Pregnancy normally lasts about 40 weeks, and babies born after 37 weeks are considered full term. In the weeks immediately after birth, preemies often have difficulty breathing and digesting food. Some premature infants also encounter longer term challenges such as impaired vision, hearing, and cognitive skills as well as social and behavioral problems.
To examine the romantic prospects of preemies later in life, the researchers reviewed questionnaires completed by people born in Finland between 1985 and 1989. The average age of the study participants was about 23 years.
Overall, 149 participants had been born early preterm (less than 34 weeks gestation), 248 were born late preterm (between 34 and 37 weeks), and 356 were born at full term.

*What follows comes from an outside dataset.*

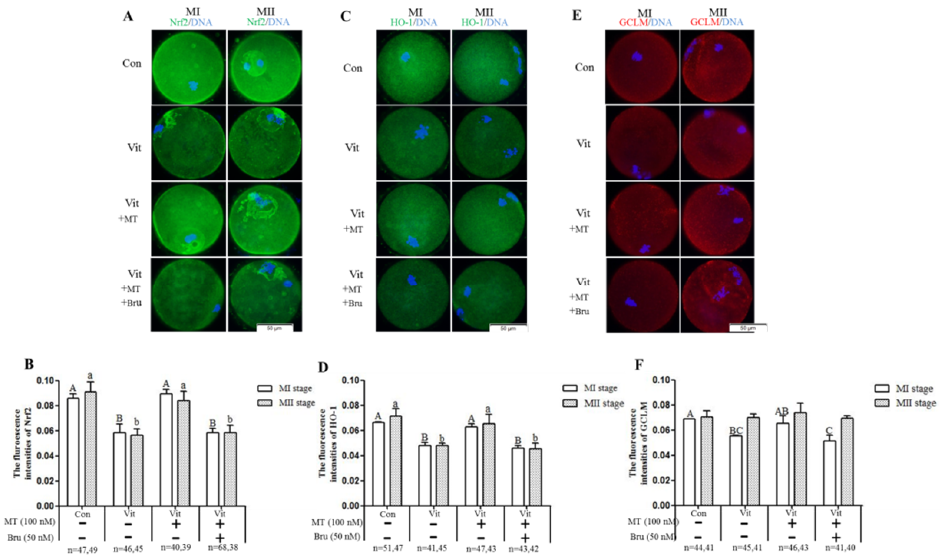
Figure 8. Effects of melatonin (MT) and Brusatol (Bru) on the expression of the Nrf2 pathway-related antioxidant proteins during in vitro maturation of vitrified-warmed mouse GV oocytes. Immunofluorescence of Nrf2 ( A , B ), HO-1 ( C , D ) and GCLM ( E , F ). Data are presented as mean ± SEM of three independent experiments. Values with different superscripts A (a), B (b), and C (c) are different ( p < 0.05) between groups at the same stages. Scale bar = 50 µm. The four experimental groups: control (Con), vitrification (Vit), vitrification + melatonin (Vit + MT), and vitrification + melatonin + Brusatol (Vit + MT + Bru). Notes: MI: metaphase I; MII: metaphase II.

Compared to individuals who were full-term, those born late preterm were 20 percent less likely to have ever lived with a romantic partner and 24 percent less likely to have ever had sex.
The findings were similar for people born early term, though after taking other variables into account, the difference wasn’t statistically significant.

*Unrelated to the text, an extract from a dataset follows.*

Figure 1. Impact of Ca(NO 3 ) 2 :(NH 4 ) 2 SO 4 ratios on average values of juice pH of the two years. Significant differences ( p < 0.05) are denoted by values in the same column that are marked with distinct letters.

The researchers also saw that fewer of those born early had ever moved out of their parents’ house, but that difference too was no longer statistically significant after adjusting for other factors.
Asked to rate their sexual attractiveness on a scale of zero to 10, preemies on average gave themselves a lower score. With 10 being the sexiest, full-term participants rated themselves a 6.9 on average, compared with 6.5 for late preterm individuals and 6.2 for early preterm.
The findings show that social outcomes related to preterm birth aren’t limited to those with the most severe prematurity, and, in fact, extend to many people born even just a week a two early, the researchers note in their report in the journal Pediatrics.
While the results may have some relevance outside of Finland, babies born there have many advantages not as widely available elsewhere. For example, Finland has few children living in poverty and offers generous parental leave and allowances for childcare, all factors that can contribute to better outcomes for preterm infants.
“At the end of the day, one of the best predictors of outcomes is maternal income and education and socioeconomic status,” said Dr. Kristi Watterberg, a neonatologist at the University of New Mexico who wasn’t involved in the study.
A preemie born to a mother living in poverty in the U.S. who works multiple jobs and has no access to affordable child care is probably going to fare worse than a baby born with more advantages in Finland, she told Reuters Health.
Still, there are several things parents can do to improve prospects for their preemie, said Watterberg, who also chairs the American Academy of Pediatrics Committee on Fetus and Newborn.
In the weeks immediately after birth, preemies can benefit from skin to skin contact, breastfeeding, and being touched in a gentle, soothing way that doesn’t overstimulate them, she said. Cooing, and mimicking their sounds and actions also helps these babies engage with the world around them and build social skills.
Watterberg also cautioned that the Finnish study findings may not necessarily mean that preemies grow up to be unhappy adults.
“What we have seen with kids is that babies who are born preterm tend to be more risk averse and shy and more fearful,” Watterberg said. “But on the other hand, we have seen that these kids tend to grow up and develop a good life, a life the kids and their parents are happy with.”